Is there a recommended way to harness the benefits of server nodes with a high number of cores, to speed up model fits in pymc3?
In my specific scenario, I ideally want a a small number (~4) of fairly long (~100k samples) chains, so specifying a high number of cores in pm.sample is not appropriate.
One option is to run a high number of short single-chain fits, specifying a large number of cores in pm.sample, and amalgamate these chains later. e.g. pm.sample(1000,…,chains=1,cores=400,…)
However given that each of these mini chains would require tuning, this seems a bit redundant…
Is it appropriate/possible to save a sampler state after tuning and use this with multiple small single-chain fits instead?

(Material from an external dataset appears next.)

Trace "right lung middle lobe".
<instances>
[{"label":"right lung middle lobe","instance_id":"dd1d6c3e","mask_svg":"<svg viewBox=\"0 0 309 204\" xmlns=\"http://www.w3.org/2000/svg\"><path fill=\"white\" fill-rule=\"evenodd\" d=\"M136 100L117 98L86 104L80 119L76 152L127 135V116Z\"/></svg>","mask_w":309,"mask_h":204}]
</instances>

e.g., to do a pseudo 4-chain, 100k samples per chain fit:
run 4 tuning traces with no actual samples, e.g.
tune_trace_1 = pm.sample(0,tune=50000,chains=1)
tune_trace_2 = pm.sample(0,tune=50000,chains=1)

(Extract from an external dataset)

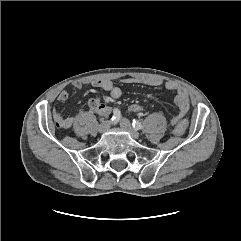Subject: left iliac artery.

tune_trace_3 = pm.sample(0,tune=50000,chains=1)
tune_trace_4 = pm.sample(0,tune=50000,chains=1)
then save/load the states to apply to:
sample_trace_1 = pm.sample(1000,tune=<settings from tune_trace_1>,cores=100)

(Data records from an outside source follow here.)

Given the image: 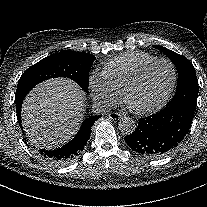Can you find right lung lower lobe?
<instances>
[{
    "label": "right lung lower lobe",
    "mask_w": 207,
    "mask_h": 207,
    "mask_svg": "<svg viewBox=\"0 0 207 207\" xmlns=\"http://www.w3.org/2000/svg\"><path fill=\"white\" fill-rule=\"evenodd\" d=\"M24 98L16 100L17 120L19 122L21 130H23L21 124V107ZM100 117L101 116H93L88 120L83 121L80 130L75 135V137L69 143H67L65 146L61 148L55 150H37L35 147L33 148H35L37 155L46 162H49L54 165L68 163L81 154L87 141L89 140L91 127L94 125L95 121ZM24 140H26V138H24Z\"/></svg>",
    "instance_id": "1"
}]
</instances>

sample_trace_2 = pm.sample(1000,tune=<settings from tune_trace_2>,cores=100)
sample_trace_3 = pm.sample(1000,tune=<settings from tune_trace_3>,cores=100)
sample_trace_4 = pm.sample(1000,tune=<settings from tune_trace_4>,cores=100)
You then amalgamate the 100 chains from each trace into 100k arrays, run your ess, rhat etc. And then ultimately be left with 400k sample parameter posteriors?